The first field is a 32-bit format identifier, followed by a 16-bit priming field and an 8-bit version field. This is followed by format-specific data: first an 8-bit value containing the length, in bytes, of the format-specific data and then the format-specific data itself in an array of bytes. The setup information must be packed, with no alignment padding. The size of the setup information is 8 bytes plus the size of the format-specific data.

The field’s values are:

  • audio_type—as defined in the following sections; identifies the type of setup data carried.

  • priming—set to 0x0000 for AC-3. For AAC retrieve this value from the encoder, using the Apple encoding API. If a non-Apple encoder is used and does not provide a priming value, set to 0x0000. (This may lead to incorrect audio/video synchronization if the encoder has a different priming value than the value provided to the AAC decoder when the content is rendered.)

  • version—set to 0x01.

  • setup_data_length—the number of bytes in the following setup data.

  • setup_data—format-specific information, as defined in the following sections.

2.4.3.2 AAC Setup

Format identifiers:

AAC-LC

‘zaac’

AAC-HEv1

‘zach’

AAC-HEv2

‘zacp’

The AAC format-specific setup information is the AudioSpecificConfig() value, as defined in Section 1.6.2.1 of ISO/IEC 14496-3. (Note that this value is called DecoderSpecificInfo in MPEG-4).

2.4.3.3 AC-3 Setup

Format identifier: ‘zac3’

The AC-3 format-specific setup information is the first 10 bytes of the audio data (the syncframe()). This comprises the syncinfo() structure and the initial part of the bsi() structure, as defined in 5.3.1 and 5.3.2 of ETSI TS 102 366 v1.2.1.
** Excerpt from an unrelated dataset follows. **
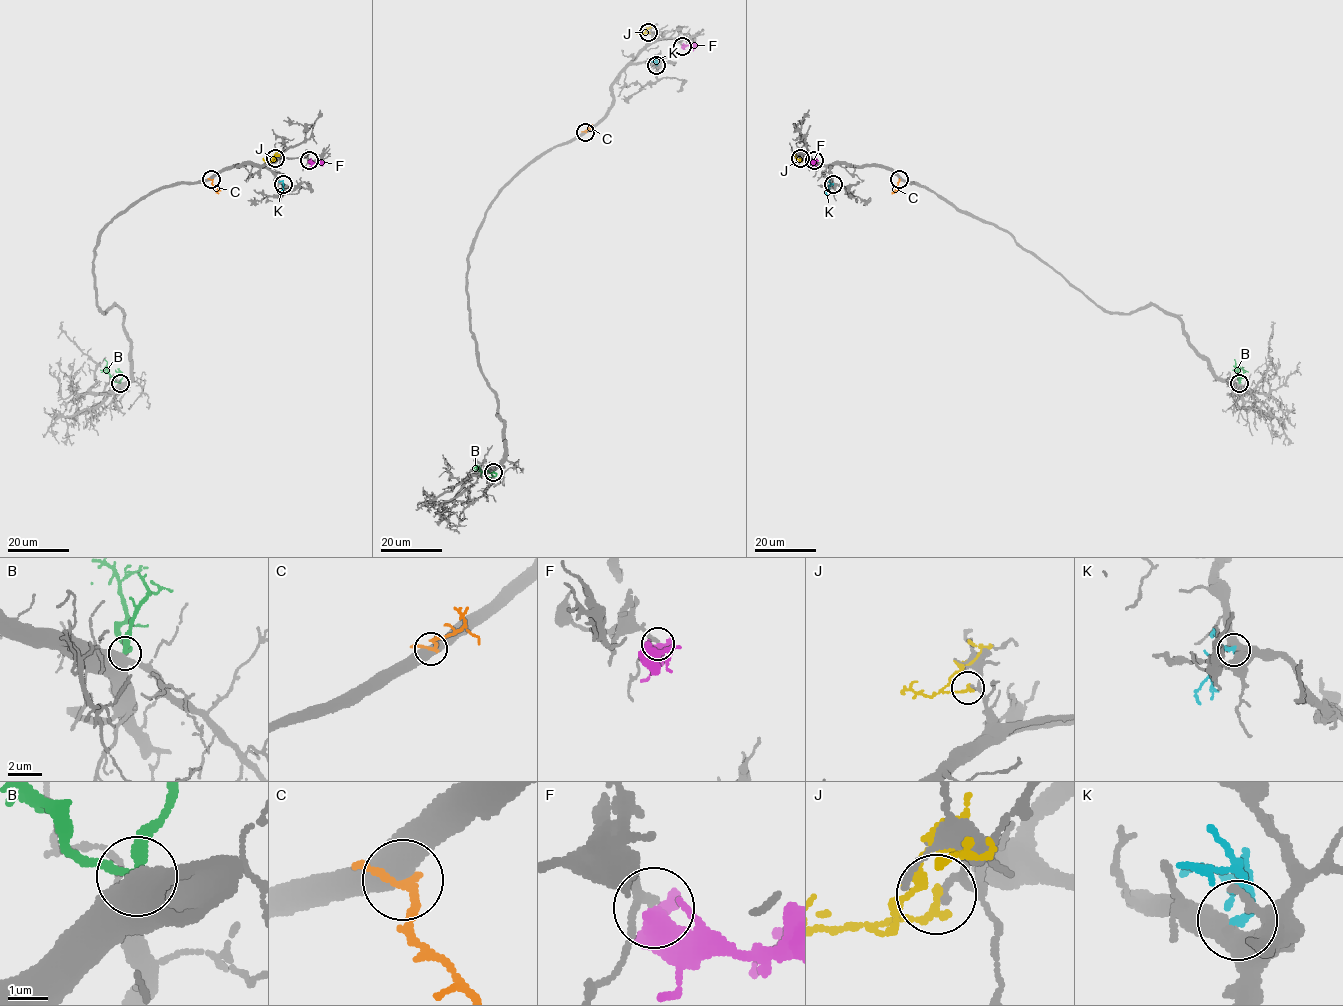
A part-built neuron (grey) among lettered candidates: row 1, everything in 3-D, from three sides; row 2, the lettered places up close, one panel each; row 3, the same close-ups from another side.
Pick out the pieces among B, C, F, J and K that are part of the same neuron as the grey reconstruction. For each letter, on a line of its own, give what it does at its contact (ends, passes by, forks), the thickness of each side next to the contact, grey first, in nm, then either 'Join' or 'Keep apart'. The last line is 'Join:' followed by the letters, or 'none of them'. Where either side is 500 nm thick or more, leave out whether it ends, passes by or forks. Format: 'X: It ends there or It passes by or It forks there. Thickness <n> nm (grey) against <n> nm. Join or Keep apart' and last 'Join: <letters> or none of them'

2.4.3.4 Elementary Stream Setup

Format identifier: ‘PRIV’

In elementary streams the audio setup information is carried inside an ID3 Private Frame, as defined in ID3 tag version 2.4.0. The owner identifier is com.apple.streaming.audioDescription.

2.4.3.5 Transport Stream Setup

Format identifier: ‘apad’

In transport streams, the audio setup information is carried in a registration_descriptor(), as defined in ISO/IEC 13818-1, sections 2.6.8 and 2.6.9 and Table 2-45.

2.4 Other Stream Types

Stream types other than audio or video are not encrypted.